The CZT and the FFT are basically just different ways to compute this sum. Each algorithm has its advantages and disadvantages. The FFT is fast, the CZT is more flexible. If you use both algorithms to compute the same coefficients $X(k)$ you get the same results. So, in this case, the window choice considerations should be the same for CZT and FFT.
So far I can answer only have of the original question: If the CZT is used to compute the same frequency bins as delivered by the FFT, there is no difference with respect to window selection.
Note1: Are you aware of the issues regarding frequency resolution of different DFT algorithms, as discussed e.g. in this thread ? The frequency resolution topic is the same for "CZT vs. FFT" as for "zero padding of FFT" or for "Goertzel vs. FFT".
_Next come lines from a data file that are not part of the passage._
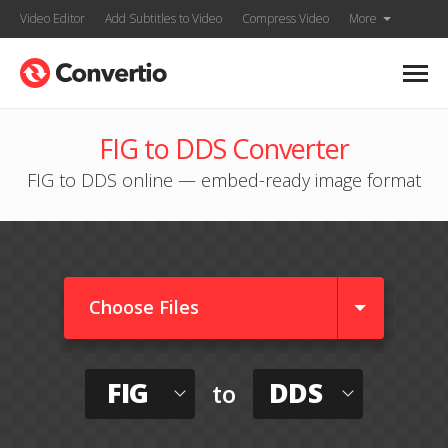
Video Editor
Add Subtitles to Video
Compress Video
More
FIG to DDS Converter
FIG to DDS online — embed-ready image format
Choose Files
FIG
DDS
to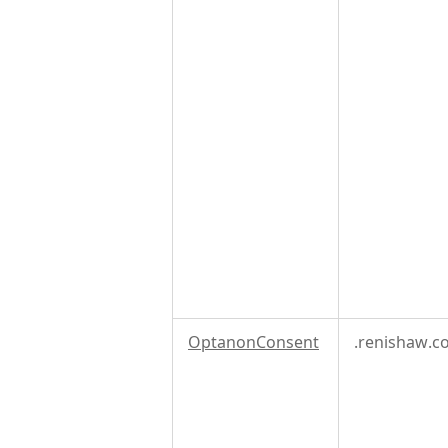
OptanonConsent
.renishaw.c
Note2: This was the basic message of my original post.
If the CZT is used to compute the DFT on a finer frequency resolution, things are more complicated. In this thread the effect on the DFT is discussed. To make it short, the CZT interpolates the DFT. This interpolation makes window selection more involved.
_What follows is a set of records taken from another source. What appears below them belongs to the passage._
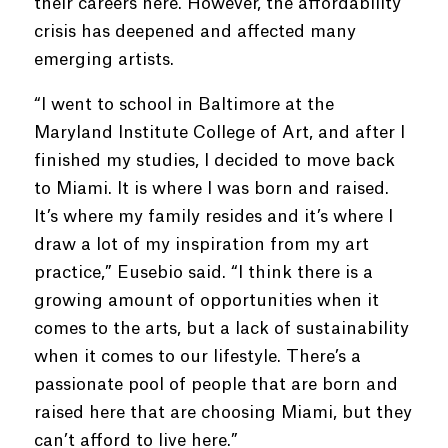
their careers here. However, the affordability
crisis has deepened and affected many
emerging artists.
“I went to school in Baltimore at the
Maryland Institute College of Art, and after I
finished my studies, I decided to move back
to Miami. It is where I was born and raised.
It’s where my family resides and it’s where I
draw a lot of my inspiration from my art
practice,” Eusebio said. “I think there is a
growing amount of opportunities when it
comes to the arts, but a lack of sustainability
when it comes to our lifestyle. There’s a
passionate pool of people that are born and
raised here that are choosing Miami, but they
can’t afford to live here.”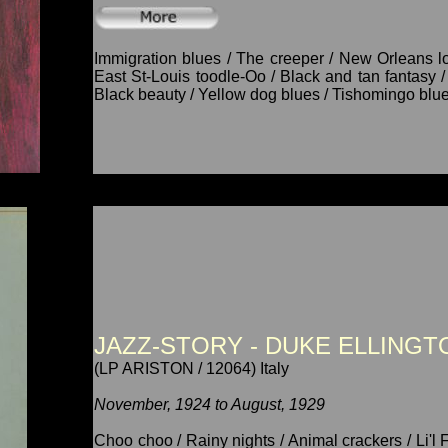
Immigration blues / The creeper / New Orleans l
East St-Louis toodle-Oo / Black and tan fantasy / 
Black beauty / Yellow dog blues / Tishomingo blue
JAZZ-STORY - DUKE ELLINGTO
(LP ARISTON / 12064) Italy
November, 1924 to August, 1929
Choo choo / Rainy nights / Animal crackers / Li'l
If (as intended by the OP) the CZT is used to interpolate the DFT at a finer frequency resolution, the underlying maths remain the same, however the different frequency resolution must be kept in mind.
This is illustrated in a very simple example. The first figure shows the absolute values of a rectangular window. The FFT (without zero padding or similar things) computes the DFT right at frequencies where the window is zero, here marked in orange.

With finer frequency resolution this changes, as shown in the next figure.
This may (as in the example) introduce additional leakage.